_What you need to do_
Set every entry down again, unchanged, picture-free.

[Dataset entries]
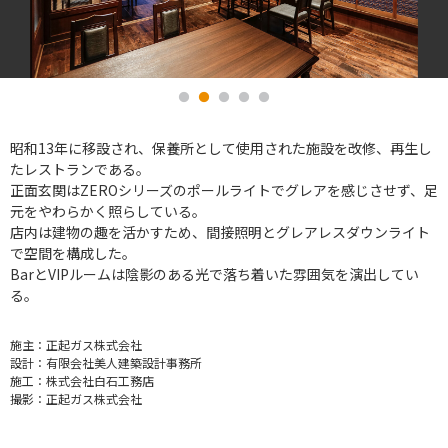
昭和13年に移設され、保養所として使用された施設を改修、再生し
たレストランである。
正面玄関はZEROシリーズのポールライトでグレアを感じさせず、足
元をやわらかく照らしている。
店内は建物の趣を活かすため、間接照明とグレアレスダウンライト
で空間を構成した。
BarとVIPルームは陰影のある光で落ち着いた雰囲気を演出してい
る。
施主：
正起ガス株式会社
設計：
有限会社美人建築設計事務所
施工：
株式会社白石工務店
撮影：
正起ガス株式会社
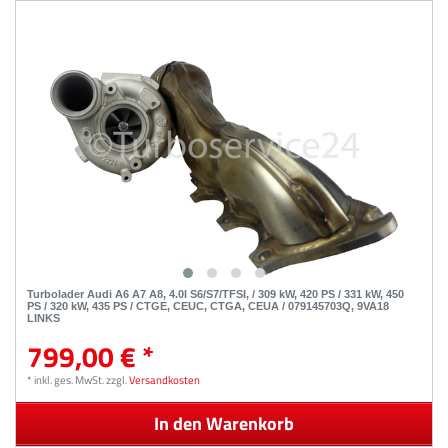
Turbolader Audi A6 A7 A8, 4.0l S6/S7/TFSI, / 309 kW, 420 PS / 331 kW, 450
PS / 320 kW, 435 PS / CTGE, CEUC, CTGA, CEUA / 079145703Q, 9VA18
LINKS
799,00 € *
*
inkl. ges. MwSt.
zzgl.
Versandkosten
In den Warenkorb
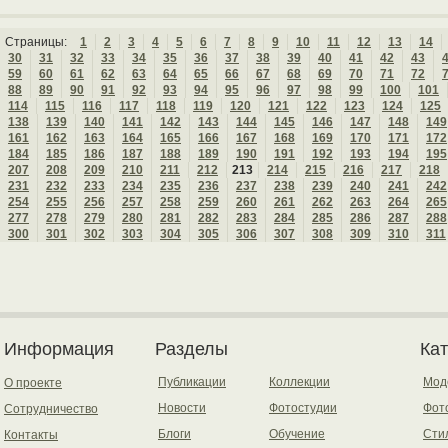
Страницы:
1
2
3
4
5
6
7
8
9
10
11
12
13
14
30
31
32
33
34
35
36
37
38
39
40
41
42
43
59
60
61
62
63
64
65
66
67
68
69
70
71
72
88
89
90
91
92
93
94
95
96
97
98
99
100
101
114
115
116
117
118
119
120
121
122
123
124
125
138
139
140
141
142
143
144
145
146
147
148
149
161
162
163
164
165
166
167
168
169
170
171
172
184
185
186
187
188
189
190
191
192
193
194
195
207
208
209
210
211
212
213
214
215
216
217
218
231
232
233
234
235
236
237
238
239
240
241
242
254
255
256
257
258
259
260
261
262
263
264
265
277
278
279
280
281
282
283
284
285
286
287
288
300
301
302
303
304
305
306
307
308
309
310
311
Информация
Разделы
Ка
Публикации
Коллекции
Мод
О проекте
Новости
Фотостудии
Фот
Сотрудничество
Блоги
Обучение
Сти
Контакты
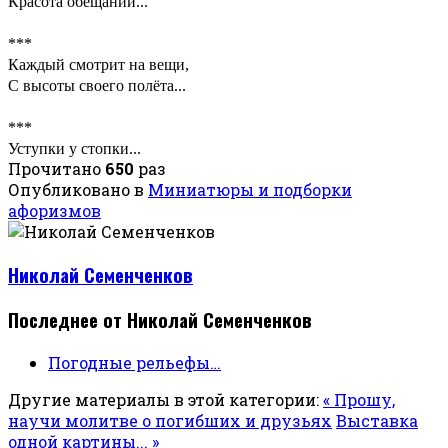
Красота обещаний...
***
Каждый смотрит на вещи,
С высоты своего полёта...
***
Уступки у стопки...
Прочитано
650
раз
Опубликовано в
Миниатюры и подборки
афоризмов
Николай Семенченков
Последнее от Николай Семенченков
Погодные рельефы…
Другие материалы в этой категории:
« Прошу,
научи молитве о погибших и друзьях
Выставка
одной картины... »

_Response to the task_
昭和13年に移設され、保養所として使用された施設を改修、再生し
たレストランである。
正面玄関はZEROシリーズのポールライトでグレアを感じさせず、足
元をやわらかく照らしている。
店内は建物の趣を活かすため、間接照明とグレアレスダウンライト
で空間を構成した。
BarとVIPルームは陰影のある光で落ち着いた雰囲気を演出してい
る。
施主：
正起ガス株式会社
設計：
有限会社美人建築設計事務所
施工：
株式会社白石工務店
撮影：
正起ガス株式会社
Turbolader Audi A6 A7 A8, 4.0l S6/S7/TFSI, / 309 kW, 420 PS / 331 kW, 450
PS / 320 kW, 435 PS / CTGE, CEUC, CTGA, CEUA / 079145703Q, 9VA18
LINKS
799,00 € *
*
inkl. ges. MwSt.
zzgl.
Versandkosten
In den Warenkorb
Страницы:
1
2
3
4
5
6
7
8
9
10
11
12
13
14
30
31
32
33
34
35
36
37
38
39
40
41
42
43
59
60
61
62
63
64
65
66
67
68
69
70
71
72
88
89
90
91
92
93
94
95
96
97
98
99
100
101
114
115
116
117
118
119
120
121
122
123
124
125
138
139
140
141
142
143
144
145
146
147
148
149
161
162
163
164
165
166
167
168
169
170
171
172
184
185
186
187
188
189
190
191
192
193
194
195
207
208
209
210
211
212
213
214
215
216
217
218
231
232
233
234
235
236
237
238
239
240
241
242
254
255
256
257
258
259
260
261
262
263
264
265
277
278
279
280
281
282
283
284
285
286
287
288
300
301
302
303
304
305
306
307
308
309
310
311
Информация
Разделы
Ка
Публикации
Коллекции
Мод
О проекте
Новости
Фотостудии
Фот
Сотрудничество
Блоги
Обучение
Сти
Контакты
Красота обещаний...
***
Каждый смотрит на вещи,
С высоты своего полёта...
***
Уступки у стопки...
Прочитано
650
раз
Опубликовано в
Миниатюры и подборки
афоризмов
Николай Семенченков
Последнее от Николай Семенченков
Погодные рельефы…
Другие материалы в этой категории:
« Прошу,
научи молитве о погибших и друзьях
Выставка
одной картины... »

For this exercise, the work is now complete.